▸ **Required task 1**
For the post on cycle detection in a graph, say whether each statement agrees with the post: (a) the algorithm uses a BFS; (b) the graph in the code is directed; (c) a status of 1 marks a node that is in the queue. For each, answer yes or no and quote the deciding words from the post.
▸ **Required task 2**
Reproduce word for word the part of the records that opens with the line containing "common name: Hooded merganser" and runs through the end of the records, with both ends included.

▸ **Document**
---+---
A. Radek Martinez
A. Radek Martinez

Reputation: 235

Cycle Detection in Graph Implementation in Python

I am trying to implement a cycle dector in python. Essentially, the algorithm applies a BFS and labels each node as either -1 (not visited) 0 (in working) or 1 (visited). My algorithm scans neighbours, and if a neighbour has a 0 status then a cycle has been detected.

# this is a non-directed graph in nature
graph = {
    'A': ['B', 'C'],
    'B': ['D', 'E'],
    'C': [],
    'D': ['B', 'E'],
    'E': ['B', 'D']
}
# 1 means visited 0 means in queue and -1 means not touched yet

status = {node: -1 for node in graph}

start = 'A'
queue = [start]
cycle = False
    
def traversal(graph): 
    start = queue.pop(-1)
    for node in graph[start]:
        if status[node] == -1:
            queue.append(node)
            status[node] = 0
        if status[node] == 0:
            cycle = True
    if queue:
        status[start] = 1
        traversal(graph)
---+---
▸ **Available records**
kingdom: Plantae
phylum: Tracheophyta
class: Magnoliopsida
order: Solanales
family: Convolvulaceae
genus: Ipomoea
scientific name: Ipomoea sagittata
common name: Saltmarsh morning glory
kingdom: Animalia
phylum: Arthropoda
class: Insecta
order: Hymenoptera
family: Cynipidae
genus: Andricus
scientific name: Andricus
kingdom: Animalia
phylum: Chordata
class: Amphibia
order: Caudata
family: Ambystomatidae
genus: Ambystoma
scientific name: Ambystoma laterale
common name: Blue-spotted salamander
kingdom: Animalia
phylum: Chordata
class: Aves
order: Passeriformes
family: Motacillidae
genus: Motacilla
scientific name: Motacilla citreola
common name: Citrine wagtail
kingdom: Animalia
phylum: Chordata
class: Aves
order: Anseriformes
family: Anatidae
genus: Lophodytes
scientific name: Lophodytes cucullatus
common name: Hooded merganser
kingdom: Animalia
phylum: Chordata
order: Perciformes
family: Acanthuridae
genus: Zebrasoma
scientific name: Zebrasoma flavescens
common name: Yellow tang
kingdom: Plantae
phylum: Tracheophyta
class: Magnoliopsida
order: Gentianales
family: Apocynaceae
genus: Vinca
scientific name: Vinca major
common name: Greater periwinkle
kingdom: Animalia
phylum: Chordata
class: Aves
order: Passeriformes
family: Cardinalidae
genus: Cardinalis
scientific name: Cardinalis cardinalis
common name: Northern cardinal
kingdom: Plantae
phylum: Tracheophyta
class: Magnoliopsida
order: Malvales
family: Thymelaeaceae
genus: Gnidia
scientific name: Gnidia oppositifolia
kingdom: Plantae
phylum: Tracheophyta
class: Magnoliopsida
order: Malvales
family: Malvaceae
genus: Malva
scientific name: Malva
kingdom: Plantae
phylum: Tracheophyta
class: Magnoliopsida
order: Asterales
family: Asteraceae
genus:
---+---
▸ **Full output 1**
(a) Yes: "the algorithm applies a BFS"
(b) No: "this is a non-directed graph in nature"
(c) No: "1 means visited 0 means in queue"

▸ **Full output 2**
common name: Hooded merganser
kingdom: Animalia
phylum: Chordata
order: Perciformes
family: Acanthuridae
genus: Zebrasoma
scientific name: Zebrasoma flavescens
common name: Yellow tang
kingdom: Plantae
phylum: Tracheophyta
class: Magnoliopsida
order: Gentianales
family: Apocynaceae
genus: Vinca
scientific name: Vinca major
common name: Greater periwinkle
kingdom: Animalia
phylum: Chordata
class: Aves
order: Passeriformes
family: Cardinalidae
genus: Cardinalis
scientific name: Cardinalis cardinalis
common name: Northern cardinal
kingdom: Plantae
phylum: Tracheophyta
class: Magnoliopsida
order: Malvales
family: Thymelaeaceae
genus: Gnidia
scientific name: Gnidia oppositifolia
kingdom: Plantae
phylum: Tracheophyta
class: Magnoliopsida
order: Malvales
family: Malvaceae
genus: Malva
scientific name: Malva
kingdom: Plantae
phylum: Tracheophyta
class: Magnoliopsida
order: Asterales
family: Asteraceae
genus:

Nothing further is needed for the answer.